BRE looks even stronger, though we haven't seen actual test yet, but it's already found support on the rising 100-day moving average, confirming a third in a row higher low. This is definitelly a sign of strength - the buyers are getting more aggressive. My only concern is that the 100-day MA has already been double tested. Often, the more support/resistance is tested, the more it is likely to fail, so let's see if the stock can bounce off this moving average and countinue to rally.




The last one for upcoming week is MOSTALWAR. August bear trap proved to be a rejection of the sharp top, which formed early in may this year. Recently the stock has been testing the nearest resistance level, as shown on the chart. Although last candle shows that the price closed above the line, but we haven't seen actual breakthrough on increased volume. In fact the last candle formed a hammer or hanging man, which is a sign of stall or even reversal. I'd suggest to wait maybe until the price finds support on the level of resistance, which is recently tested. That would give much clearer picture and a reason to get bullish in this stock.



1-2-3 reversals

The following stocks show price movement, that is considered as a common reversal pattern.

First one is CASHFLOW, which tested december breakout level in mid august and since then has made a rally, followed by a higher low and finally ended up forming a flag pattern near the previous high level. That pattern has established after a bullish gap, which hasn't been filled yet. Moreover, the price remained above moving averages, which are crossing each other recently and are about to retrim the upslope. Flag is always a continuation pattern, so staying above the gap level will prove to be a sign of strength. If it fails and closes below the moving averages, then I would consider putting on more defensive stance in this stock.



ECHO chart shows similar situation, though with even stronger and more precise confirmation.
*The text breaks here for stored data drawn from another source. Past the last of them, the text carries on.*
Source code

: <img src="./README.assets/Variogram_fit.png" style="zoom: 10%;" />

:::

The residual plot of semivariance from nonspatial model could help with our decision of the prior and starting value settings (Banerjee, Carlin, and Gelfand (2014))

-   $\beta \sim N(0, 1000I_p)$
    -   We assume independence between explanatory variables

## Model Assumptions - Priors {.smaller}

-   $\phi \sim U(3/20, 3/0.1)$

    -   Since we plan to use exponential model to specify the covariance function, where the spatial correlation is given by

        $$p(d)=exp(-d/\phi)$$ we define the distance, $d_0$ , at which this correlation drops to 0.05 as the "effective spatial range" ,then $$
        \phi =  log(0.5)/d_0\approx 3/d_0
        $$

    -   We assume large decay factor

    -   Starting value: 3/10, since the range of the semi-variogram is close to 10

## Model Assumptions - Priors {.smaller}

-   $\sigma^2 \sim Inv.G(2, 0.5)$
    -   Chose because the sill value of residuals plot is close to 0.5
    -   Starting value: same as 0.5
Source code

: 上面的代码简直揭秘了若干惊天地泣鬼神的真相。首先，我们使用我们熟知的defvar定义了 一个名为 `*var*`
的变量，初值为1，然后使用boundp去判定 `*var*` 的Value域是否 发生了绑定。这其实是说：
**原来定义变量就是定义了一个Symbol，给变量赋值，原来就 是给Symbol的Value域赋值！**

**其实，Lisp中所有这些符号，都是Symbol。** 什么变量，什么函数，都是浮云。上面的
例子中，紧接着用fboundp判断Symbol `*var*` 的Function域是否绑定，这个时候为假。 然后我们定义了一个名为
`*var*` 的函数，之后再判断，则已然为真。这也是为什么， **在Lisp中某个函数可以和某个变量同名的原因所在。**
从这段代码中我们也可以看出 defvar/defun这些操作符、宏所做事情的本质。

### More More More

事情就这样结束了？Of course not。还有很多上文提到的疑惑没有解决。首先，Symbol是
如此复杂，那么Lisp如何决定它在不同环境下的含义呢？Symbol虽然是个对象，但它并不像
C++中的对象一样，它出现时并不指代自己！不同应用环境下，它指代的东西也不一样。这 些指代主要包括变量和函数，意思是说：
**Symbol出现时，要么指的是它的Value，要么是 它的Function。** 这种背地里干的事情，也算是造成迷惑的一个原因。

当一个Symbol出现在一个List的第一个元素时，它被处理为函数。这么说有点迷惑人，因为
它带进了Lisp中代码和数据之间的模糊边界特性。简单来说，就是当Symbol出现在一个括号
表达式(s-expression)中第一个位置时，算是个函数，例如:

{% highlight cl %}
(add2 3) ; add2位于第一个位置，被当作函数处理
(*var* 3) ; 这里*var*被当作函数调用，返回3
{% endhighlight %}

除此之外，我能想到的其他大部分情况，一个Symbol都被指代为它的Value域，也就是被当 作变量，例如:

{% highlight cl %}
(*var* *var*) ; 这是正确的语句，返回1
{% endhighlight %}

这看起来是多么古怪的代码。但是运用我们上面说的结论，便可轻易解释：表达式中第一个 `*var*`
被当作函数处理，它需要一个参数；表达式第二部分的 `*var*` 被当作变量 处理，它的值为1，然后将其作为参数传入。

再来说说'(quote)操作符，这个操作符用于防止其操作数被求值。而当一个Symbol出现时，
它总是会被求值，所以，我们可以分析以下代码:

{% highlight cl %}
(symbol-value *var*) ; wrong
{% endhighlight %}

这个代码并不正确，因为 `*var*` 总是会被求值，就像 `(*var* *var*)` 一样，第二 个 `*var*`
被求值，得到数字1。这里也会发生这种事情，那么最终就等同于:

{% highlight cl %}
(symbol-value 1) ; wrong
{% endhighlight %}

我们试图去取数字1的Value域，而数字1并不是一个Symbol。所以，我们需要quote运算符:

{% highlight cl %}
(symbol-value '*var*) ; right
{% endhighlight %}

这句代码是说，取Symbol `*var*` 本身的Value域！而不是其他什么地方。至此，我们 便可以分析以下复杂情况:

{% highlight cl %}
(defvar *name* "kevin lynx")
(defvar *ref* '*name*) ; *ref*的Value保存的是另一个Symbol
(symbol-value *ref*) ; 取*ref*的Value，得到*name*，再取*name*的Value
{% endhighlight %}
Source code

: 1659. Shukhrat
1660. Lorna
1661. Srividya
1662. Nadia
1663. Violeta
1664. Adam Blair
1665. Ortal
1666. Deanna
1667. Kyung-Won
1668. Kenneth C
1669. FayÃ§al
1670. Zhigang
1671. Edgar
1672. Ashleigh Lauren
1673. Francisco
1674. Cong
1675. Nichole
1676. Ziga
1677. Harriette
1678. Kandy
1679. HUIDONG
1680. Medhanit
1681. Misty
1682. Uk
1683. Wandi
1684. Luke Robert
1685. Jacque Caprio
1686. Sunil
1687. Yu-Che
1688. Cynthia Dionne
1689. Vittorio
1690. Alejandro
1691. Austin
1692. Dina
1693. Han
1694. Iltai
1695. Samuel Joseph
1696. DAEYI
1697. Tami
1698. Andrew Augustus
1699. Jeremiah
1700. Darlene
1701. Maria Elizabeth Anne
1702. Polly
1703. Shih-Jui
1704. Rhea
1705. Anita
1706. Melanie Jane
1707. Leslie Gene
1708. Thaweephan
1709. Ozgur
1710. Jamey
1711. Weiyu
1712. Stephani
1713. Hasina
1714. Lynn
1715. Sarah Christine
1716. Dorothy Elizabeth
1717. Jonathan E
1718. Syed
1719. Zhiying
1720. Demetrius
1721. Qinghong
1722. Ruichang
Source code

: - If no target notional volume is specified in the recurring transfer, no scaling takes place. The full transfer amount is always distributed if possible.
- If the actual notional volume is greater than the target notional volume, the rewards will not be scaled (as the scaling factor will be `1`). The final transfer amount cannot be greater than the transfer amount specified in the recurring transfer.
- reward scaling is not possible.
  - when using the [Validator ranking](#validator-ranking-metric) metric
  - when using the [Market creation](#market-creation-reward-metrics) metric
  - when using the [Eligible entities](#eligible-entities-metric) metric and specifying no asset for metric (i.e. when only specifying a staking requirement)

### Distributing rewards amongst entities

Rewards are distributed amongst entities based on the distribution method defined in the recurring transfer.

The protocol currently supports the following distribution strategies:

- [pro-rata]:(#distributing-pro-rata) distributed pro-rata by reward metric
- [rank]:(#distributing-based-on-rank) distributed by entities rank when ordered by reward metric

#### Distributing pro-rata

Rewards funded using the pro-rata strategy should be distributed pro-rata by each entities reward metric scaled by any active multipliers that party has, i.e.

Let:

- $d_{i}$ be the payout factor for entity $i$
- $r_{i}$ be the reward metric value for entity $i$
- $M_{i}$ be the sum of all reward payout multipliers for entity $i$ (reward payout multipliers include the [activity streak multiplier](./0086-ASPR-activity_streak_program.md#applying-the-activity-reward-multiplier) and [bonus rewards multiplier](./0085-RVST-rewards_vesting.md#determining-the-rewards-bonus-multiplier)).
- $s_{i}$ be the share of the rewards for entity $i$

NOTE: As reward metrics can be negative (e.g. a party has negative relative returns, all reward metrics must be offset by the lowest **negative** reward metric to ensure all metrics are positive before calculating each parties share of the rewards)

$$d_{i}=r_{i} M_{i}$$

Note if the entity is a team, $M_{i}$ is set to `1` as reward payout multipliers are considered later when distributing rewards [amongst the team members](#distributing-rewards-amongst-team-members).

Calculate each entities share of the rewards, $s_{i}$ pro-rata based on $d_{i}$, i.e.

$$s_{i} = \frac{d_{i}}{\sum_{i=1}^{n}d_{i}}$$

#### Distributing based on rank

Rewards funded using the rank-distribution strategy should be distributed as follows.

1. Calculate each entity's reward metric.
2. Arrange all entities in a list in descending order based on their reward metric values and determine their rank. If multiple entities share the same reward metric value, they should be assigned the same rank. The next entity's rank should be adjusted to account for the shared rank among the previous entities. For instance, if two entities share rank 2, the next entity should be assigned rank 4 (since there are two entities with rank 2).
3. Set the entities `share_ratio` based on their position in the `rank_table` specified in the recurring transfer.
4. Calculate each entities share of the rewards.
Since the retest of prior breakout level, we have seen a pattern of higher highs and higher lows, which ended up as a flag in the 90,00 area, also above crossing moving averages. Breakdown below flag's support will also change my stance to more defensive in this stock.





Another stock matching "1-2-3" criteria is EFEKT, which looks the same as ECHO. The only difference is that it formed a pennant or narrowing triangle and it's already tested the 100-day moving average, which we haven't seen in the previous cases. So the buyers are even more aggressive in this one. The 10-day moving average is above 20-day moving average, which is above 50-day moving average (just got there on friday). Break beyond 37,00 could lead to yet another retest of all-time highs near 45,00.




GETIN is more choppy and it can be seen on the chart, that it doesn't act as precise as the other three candidates, which also indicates, that it's more risky. Confirmation of 1-2-3 bottom will occur after braking above 13,80 level, which also happens to be previous support (may 2007).





KREZUS is also about to confirm 1-2-3 bottom reversal, which will occur after breaking above the resistance line shown on the chart. One should be very careful playing this, because this stock is very aggressively traded, as we can see by sharp moves either way around the overnight gaps. Remember to check when the earnings report is due before getting into this stock. So far the price action favours the bulls.





Various

Other notable patterns.

HANDLOWY has recently shown an inverted head and shoulders pattern, which is not actually confirmed yet, because price is still below the potential neckline. Though it has recently found support on the 50-day moving average, confirming another higher high and thus showing more strength. Breaking above the neckline will prove to be a comeback to the major uptrend with an upside target of 140,00.





MEDIATEL formed sharp bottom, which is a common indicator of trend reversal, and it's proved to be such since the late august. The price remained above all moving averages, which are pointing up again. The nearest upside target is probably around 16,50 or 17,00 (depends on which prior resistance you consider), then we will probably see a pullback to retest the rising longer term moving averages (50- and 100-day).